Some, though, say they were shocked to learn the Shehan tract might be sold. Just two years ago, several groups collaborated with the state to create 58 acres of wetlands on the tract at a cost of about $98,000, according to Kirk Mantay, a biologist with Ducks Unlimited who coordinated the project. Nearly half of the funds came from the state, he said, and about $29,000 from a nonprofit that stages the annual fall waterfowl festival in Easton.
Mantay said Audubon officials had assured the wetland project's funders that the society intended to hang onto the sanctuary. "Everybody was surprised to find out it was for sale," he added.
The Ducks Unlimited biologist said that some people offered to raise funds to help Audubon maintain the sanctuary, but the society's officers declined.
That has left some wondering why, if the society really wants the land preserved, it doesn't simply give it to the state or some other group capable of managing it.
Debi Osborne, Audubon's real estate director, said that because of the way in which Shehan made her gift, the New York-based conservation society can't simply give the land away without owing millions in capital gains taxes. The deed is held by a corporation that Shehan donated to the society. Locking up the property's development potential through a conservation easement also would require that taxes be paid.
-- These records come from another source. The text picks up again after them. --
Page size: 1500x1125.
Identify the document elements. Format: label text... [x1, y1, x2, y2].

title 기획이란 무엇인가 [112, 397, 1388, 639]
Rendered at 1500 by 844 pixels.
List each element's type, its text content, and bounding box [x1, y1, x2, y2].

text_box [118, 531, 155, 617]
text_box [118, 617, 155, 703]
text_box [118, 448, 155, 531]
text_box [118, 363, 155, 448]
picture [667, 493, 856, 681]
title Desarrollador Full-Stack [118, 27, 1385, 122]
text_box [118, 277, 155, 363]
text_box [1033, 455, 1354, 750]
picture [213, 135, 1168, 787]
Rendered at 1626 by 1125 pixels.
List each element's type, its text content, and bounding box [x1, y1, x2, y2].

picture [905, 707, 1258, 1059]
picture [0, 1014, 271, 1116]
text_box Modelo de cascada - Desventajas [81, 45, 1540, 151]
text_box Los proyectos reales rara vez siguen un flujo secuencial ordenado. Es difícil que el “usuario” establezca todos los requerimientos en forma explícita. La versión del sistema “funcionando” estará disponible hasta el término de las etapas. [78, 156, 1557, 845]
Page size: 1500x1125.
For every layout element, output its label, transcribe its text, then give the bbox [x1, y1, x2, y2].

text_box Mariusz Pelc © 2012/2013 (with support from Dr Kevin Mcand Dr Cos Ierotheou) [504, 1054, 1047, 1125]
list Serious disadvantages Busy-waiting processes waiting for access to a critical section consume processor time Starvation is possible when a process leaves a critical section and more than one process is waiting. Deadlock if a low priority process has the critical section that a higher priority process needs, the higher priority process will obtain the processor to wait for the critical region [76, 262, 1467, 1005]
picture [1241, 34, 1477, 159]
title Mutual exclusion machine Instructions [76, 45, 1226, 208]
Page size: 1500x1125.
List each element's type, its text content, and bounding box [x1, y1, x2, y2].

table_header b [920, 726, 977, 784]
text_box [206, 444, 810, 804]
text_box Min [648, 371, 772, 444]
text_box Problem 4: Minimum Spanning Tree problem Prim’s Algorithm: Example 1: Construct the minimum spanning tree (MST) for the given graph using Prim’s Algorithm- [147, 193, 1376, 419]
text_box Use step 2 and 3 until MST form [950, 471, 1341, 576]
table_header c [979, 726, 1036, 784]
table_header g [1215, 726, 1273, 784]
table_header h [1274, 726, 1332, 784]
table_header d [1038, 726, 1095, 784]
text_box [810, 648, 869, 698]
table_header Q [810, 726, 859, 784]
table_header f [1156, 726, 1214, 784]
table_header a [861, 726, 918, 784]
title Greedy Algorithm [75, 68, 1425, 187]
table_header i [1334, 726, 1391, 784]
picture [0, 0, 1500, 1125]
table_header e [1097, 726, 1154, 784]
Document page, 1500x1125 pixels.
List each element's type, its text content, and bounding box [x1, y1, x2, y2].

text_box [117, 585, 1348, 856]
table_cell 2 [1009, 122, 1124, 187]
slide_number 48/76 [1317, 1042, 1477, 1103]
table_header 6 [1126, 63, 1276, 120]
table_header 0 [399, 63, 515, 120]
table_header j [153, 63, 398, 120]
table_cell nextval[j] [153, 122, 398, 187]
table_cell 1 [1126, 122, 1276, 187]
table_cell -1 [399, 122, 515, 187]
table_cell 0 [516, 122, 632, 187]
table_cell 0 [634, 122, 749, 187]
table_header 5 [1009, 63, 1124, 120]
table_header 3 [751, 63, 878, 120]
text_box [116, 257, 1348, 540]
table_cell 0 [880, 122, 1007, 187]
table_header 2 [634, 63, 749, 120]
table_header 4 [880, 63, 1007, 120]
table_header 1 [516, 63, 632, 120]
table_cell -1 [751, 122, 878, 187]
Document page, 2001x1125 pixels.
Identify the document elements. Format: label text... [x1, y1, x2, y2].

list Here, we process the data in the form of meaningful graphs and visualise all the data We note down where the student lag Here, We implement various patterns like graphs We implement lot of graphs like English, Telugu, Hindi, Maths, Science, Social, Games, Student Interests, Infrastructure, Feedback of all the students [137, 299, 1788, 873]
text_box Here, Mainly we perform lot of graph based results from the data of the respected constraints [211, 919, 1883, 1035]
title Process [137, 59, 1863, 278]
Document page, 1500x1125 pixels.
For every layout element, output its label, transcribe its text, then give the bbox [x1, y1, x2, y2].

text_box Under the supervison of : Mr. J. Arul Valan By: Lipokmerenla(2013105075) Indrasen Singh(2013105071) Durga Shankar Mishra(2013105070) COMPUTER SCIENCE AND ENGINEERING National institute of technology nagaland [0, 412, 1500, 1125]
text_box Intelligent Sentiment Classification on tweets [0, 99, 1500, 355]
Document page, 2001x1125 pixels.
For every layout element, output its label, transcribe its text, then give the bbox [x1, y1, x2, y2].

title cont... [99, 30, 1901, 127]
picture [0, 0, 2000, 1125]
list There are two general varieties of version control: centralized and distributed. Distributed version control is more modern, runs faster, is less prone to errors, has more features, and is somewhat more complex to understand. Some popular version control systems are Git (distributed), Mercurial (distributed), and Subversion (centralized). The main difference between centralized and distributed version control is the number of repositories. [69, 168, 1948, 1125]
Besides, Bonomo said, Shehan's payments were used for more than maintenance of the sanctuary. They helped pay for other activities of Maryland Audubon, including its educational center in Baltimore's Patterson Park. The group also has another sanctuary, 400-acre Pickering Creek near Easton, which has been the focus of much of its nature education efforts. Selling the Shehan land would generate funds to keep those other state programs going.
Stone said Shehan hopes her Shore gift can still be preserved and kept open for the public to enjoy but understands if Audubon needs to sell it.
"We're just sitting back and hoping that it will end up in the same type of charitable hands that it was given to," he said, "and that it will always be conserved and made accessible to the public. It's just such a special property."